== Segment start ==
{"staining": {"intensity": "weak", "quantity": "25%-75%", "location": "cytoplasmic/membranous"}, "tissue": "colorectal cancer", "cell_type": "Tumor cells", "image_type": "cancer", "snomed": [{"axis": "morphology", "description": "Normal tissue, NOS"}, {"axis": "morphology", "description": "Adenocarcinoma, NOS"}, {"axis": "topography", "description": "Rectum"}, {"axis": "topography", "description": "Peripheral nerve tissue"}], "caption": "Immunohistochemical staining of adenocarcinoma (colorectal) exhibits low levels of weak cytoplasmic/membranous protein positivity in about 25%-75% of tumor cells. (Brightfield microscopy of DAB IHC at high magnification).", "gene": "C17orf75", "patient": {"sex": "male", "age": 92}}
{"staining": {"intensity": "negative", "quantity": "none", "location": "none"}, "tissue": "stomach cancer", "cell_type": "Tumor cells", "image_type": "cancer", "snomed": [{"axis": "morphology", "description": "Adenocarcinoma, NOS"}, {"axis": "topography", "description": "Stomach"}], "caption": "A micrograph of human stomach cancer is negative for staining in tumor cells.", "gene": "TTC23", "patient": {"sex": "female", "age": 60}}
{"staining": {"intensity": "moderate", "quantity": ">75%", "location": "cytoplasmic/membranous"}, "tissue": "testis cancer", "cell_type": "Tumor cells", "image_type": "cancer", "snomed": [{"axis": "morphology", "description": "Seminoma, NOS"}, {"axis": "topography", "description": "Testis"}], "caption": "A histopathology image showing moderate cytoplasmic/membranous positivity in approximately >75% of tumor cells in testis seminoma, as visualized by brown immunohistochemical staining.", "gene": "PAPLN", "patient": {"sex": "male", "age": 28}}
== Segment end ==
### PROBLEM
Starting at the line that contains "micrograph of human", repeat each line exactly through the last one in the listing. Include both of those lines and nothing more.

### OUTPUT BELOW
{"staining": {"intensity": "negative", "quantity": "none", "location": "none"}, "tissue": "stomach cancer", "cell_type": "Tumor cells", "image_type": "cancer", "snomed": [{"axis": "morphology", "description": "Adenocarcinoma, NOS"}, {"axis": "topography", "description": "Stomach"}], "caption": "A micrograph of human stomach cancer is negative for staining in tumor cells.", "gene": "TTC23", "patient": {"sex": "female", "age": 60}}
{"staining": {"intensity": "moderate", "quantity": ">75%", "location": "cytoplasmic/membranous"}, "tissue": "testis cancer", "cell_type": "Tumor cells", "image_type": "cancer", "snomed": [{"axis": "morphology", "description": "Seminoma, NOS"}, {"axis": "topography", "description": "Testis"}], "caption": "A histopathology image showing moderate cytoplasmic/membranous positivity in approximately >75% of tumor cells in testis seminoma, as visualized by brown immunohistochemical staining.", "gene": "PAPLN", "patient": {"sex": "male", "age": 28}}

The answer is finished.